Modelle zu Bildern machen, dann bauen

In: Gerald Zugmann: Blue Universe
Modelle zu Bildern machen / Transforming Models into Pictures
Architectural Projects by COOPHIMMELB[L]AU
Hatje Cantz Verlag 2002

Katalogbuch zur Ausstellung im MAK Center for Art and Architecture, Los Angeles (deutsch / englisch)
Vorwort: Peter Noever, Text: Christian Reder

Zur Architekturfotografie von Gerald Zugmann
und zu seiner Zusammenarbeit mit COOPHIMMELB[L]AU

 

 

 

 

Alle merken es: Wahrgenommen werden in erster Linie Bilder, durcheinander fließende Bildströme; das fördert Sprachlosigkeit aber auch die Erweiterung und Verwirrung von Sprache, von Denkmöglichkeiten. Das Archaische daran verweist auf universelle, Zeiten und Räume verbindende Momente, im Sinn von: Zuerst war das Bild, dann das Wort. In der gegenwärtig erlebbaren medialen Intensität verschärft sich diese Situation fortwährend. Gefühle von Ordnung, von Begrenztheit, von Zuständigkeit und Übersicht verschwinden. Was passiert, passiert eben; mit bloß sehr vagen Perspektiven. Daran sollen sich gefälligst alle gewöhnen, ist die überall kursierende Botschaft. Stabilisierende Erinnerungszeichen und Anhaltspunkte scheinen immer rascher zu verblassen. Wirklich möglich wird nur, was bestimmte Konstellationen erlauben. Wenn Veränderungsimpulse tatsächlich greifen, ist das gleichsam Glücksache. Die verbleibende Chance: Punktuelle Interventionen. Ohne Bilder wären sie nicht kommunizierbar.

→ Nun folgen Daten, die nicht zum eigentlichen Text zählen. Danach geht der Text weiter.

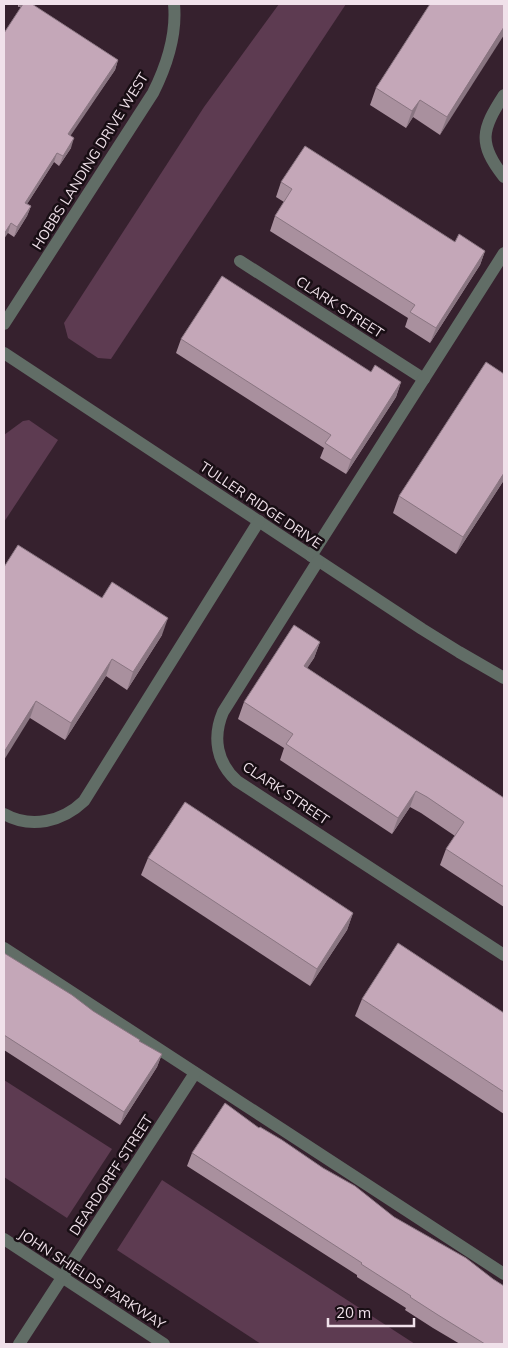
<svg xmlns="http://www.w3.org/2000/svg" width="508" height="1348" font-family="Mulish,sans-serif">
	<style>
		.green { fill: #5d3b51 }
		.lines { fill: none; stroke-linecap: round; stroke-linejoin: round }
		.minor { stroke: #616d66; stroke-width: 12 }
		.wall { fill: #a9909e }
		.shaded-wall { fill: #897581 }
		.building { fill: #c4a7b8; stroke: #897581 }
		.labels { text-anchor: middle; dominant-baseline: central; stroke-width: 5; stroke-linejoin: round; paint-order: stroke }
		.street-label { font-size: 14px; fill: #f0e1ea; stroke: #180e14 }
	</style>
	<rect width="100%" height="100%" fill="#36212e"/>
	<g class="green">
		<path d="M279 4H346L111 359 98 358 68 338 64 323 204 107Z"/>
		<path d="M29 420 58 440 4 522V435L23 421Z"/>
		<path d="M4 1080 112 1149 67 1218 4 1177Z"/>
		<path d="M162 1180 415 1344H261L117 1250Z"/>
	</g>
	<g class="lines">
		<g class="minor">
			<path d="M504 95C482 129 477 143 504 177"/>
			<path d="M240 261 424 379"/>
			<path d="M4 324 153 93C167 65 177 35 174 4"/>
			<path d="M4 353 422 629 459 652 504 678"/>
			<path d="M311 556 504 253"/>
			<path d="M318 561 223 712C212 738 217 763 237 781L504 955"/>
			<path d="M4 814C31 829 62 822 84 801L259 521"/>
			<path d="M4 948 504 1274"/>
			<path d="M4 1239 164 1344"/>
			<path d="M19 1344 195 1073"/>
		</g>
	</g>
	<g class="wall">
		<path d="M18 4H38L33 5 118 60 115 70 70 135 71 148 59 166 54 162 27 204 31 206 27 216 14 237 8 233 21 7H18Z"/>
		<path d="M504 4 440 135 413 117 406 128 370 105 376 88Z"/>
		<path d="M281 182 455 242 485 251 480 265 430 343 405 327 408 318 270 231 275 216 284 202 276 197Z"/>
		<path d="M181 339 371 372 401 382 396 397 346 474 320 458 324 448 176 353Z"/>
		<path d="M504 480 456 554 393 513 399 496Z"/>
		<path d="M4 567 102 598 162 635 127 690 106 676 65 740 30 718Z"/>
		<path d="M320 642 314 658 307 668 504 798V907L440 865 446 849 455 836 421 813 410 807 392 834 280 760 284 748 238 719 244 702Z"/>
		<path d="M148 858 353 913 347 930 310 986 141 875Z"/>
		<path d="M4 953 140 1042 162 1054 157 1067 120 1125 4 1050Z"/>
		<path d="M362 999 504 1013V1114L355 1016Z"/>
		<path d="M192 1153 504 1344H460L433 1328 405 1310 406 1308 357 1277V1275L187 1166Z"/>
	</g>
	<g class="shaded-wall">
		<path d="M20 4H38L18 7Z"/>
		<path d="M504 27V35L440 135 447 117Z"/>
		<path d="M118 60 115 70 65 144 68 134Z"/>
		<path d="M420 100 413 117 406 128 412 111Z"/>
		<path d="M74 138 71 148 59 166 63 156Z"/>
		<path d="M57 153 54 162 22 212 25 203Z"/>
		<path d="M31 206 27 216 14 237 17 227Z"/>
		<path d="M11 223 8 233 4 239V234Z"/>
		<path d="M485 251 480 265 430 343 436 328Z"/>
		<path d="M401 382 396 397 346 474 351 460Z"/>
		<path d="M504 473V480L456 554 463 537Z"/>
		<path d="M168 618 162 635 127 690 133 672Z"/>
		<path d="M320 642 314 658 298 682 304 666Z"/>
		<path d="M112 659 106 676 65 740 71 723Z"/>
		<path d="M36 701 30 718 4 760V752Z"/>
		<path d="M416 791 410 807 392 834 398 818Z"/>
		<path d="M353 913 347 930 310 986 317 969Z"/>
		<path d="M162 1054 157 1067 120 1125 124 1112Z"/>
	</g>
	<g class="building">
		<path d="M23 4H32L118 60 68 134 74 138 63 156 57 153 25 203 31 206 17 227 11 223 4 234V33Z"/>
		<path d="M430 4H504V27L447 117 420 100 412 111 376 88Z"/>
		<path d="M305 146 455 242 459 234 485 251 436 328 410 312 415 305 275 216 292 189 281 182Z"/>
		<path d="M222 276 371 372 375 365 401 382 351 460 325 443 331 435 181 339Z"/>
		<path d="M486 362 504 374V473L463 537 399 496Z"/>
		<path d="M18 545 102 598 112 582 168 618 133 672 112 659 71 723 36 701 4 752V567Z"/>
		<path d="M294 625 320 642 304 666 504 798V887L446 849 464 822 427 797 416 791 398 818 286 744 293 734 244 702Z"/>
		<path d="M185 802 353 913 317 969 148 858Z"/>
		<path d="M398 943 504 1013V1092L362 999Z"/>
		<path d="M4 953 72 995 93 1011 140 1040 139 1041 162 1054 124 1112 4 1035Z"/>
		<path d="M225 1103 259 1128 260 1127 282 1140 323 1168 355 1186 394 1217 466 1258 493 1279 504 1286V1344H485L438 1315 410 1297 411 1296 361 1264 362 1263 192 1153Z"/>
	</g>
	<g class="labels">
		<g class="street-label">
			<text transform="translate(90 161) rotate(-58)">HOBBS LANDING DRIVE WEST</text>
			<text transform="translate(340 307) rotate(33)">CLARK STREET</text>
			<text transform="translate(261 505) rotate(34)">TULLER RIDGE DRIVE</text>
			<text transform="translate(286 793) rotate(34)">CLARK STREET</text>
			<text transform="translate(111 1175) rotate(-57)">DEARDORFF STREET</text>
			<text transform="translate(92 1279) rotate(33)">JOHN SHIELDS PARKWAY</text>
		</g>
	</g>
	<rect width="508" height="1348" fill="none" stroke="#f0e1ea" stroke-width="10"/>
	<path d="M328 1318v8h86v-8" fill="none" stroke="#f0e1ea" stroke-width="2.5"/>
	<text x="336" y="1318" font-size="15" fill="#f0e1ea" stroke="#180e14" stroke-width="4" paint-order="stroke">20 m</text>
</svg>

Dem Eindruck, es könne dafür keine Modelle mehr geben, vor allem keine kühnen, weitreichenden, experimentellen, wird im vorliegenden Buch - konzentriert auf entgrenzte Dimensionen von Architektur - entschieden widersprochen, als Gegenposition zur in vielen Sphären vorherrschenden Auffassung, solche Ansätze hätten sich erledigt, da praktisch alle bewegenden - planerischen, gesellschaftspolitischen, technischen, urbanistischen - Entwürfe zu völlig anderen Resultaten als den beabsichtigten geführt hätten. Groß jedenfalls dürfen Visionen nicht mehr sein, weder die zugrundeliegenden Konzepte noch die Erzählungen davon. Dabei haben die Problemlagen sich keineswegs entscheidend verändert. Vieles wird sogar laufend prekärer. An den in diesem Band versammelten Projekten aus über zwei Jahrzehnten und den Fotos von ihnen lässt sich, sozusagen gegenläufig, einiges davon ablesen, als Stellungnahmen zur Zeit, als Manifestation von Möglichem.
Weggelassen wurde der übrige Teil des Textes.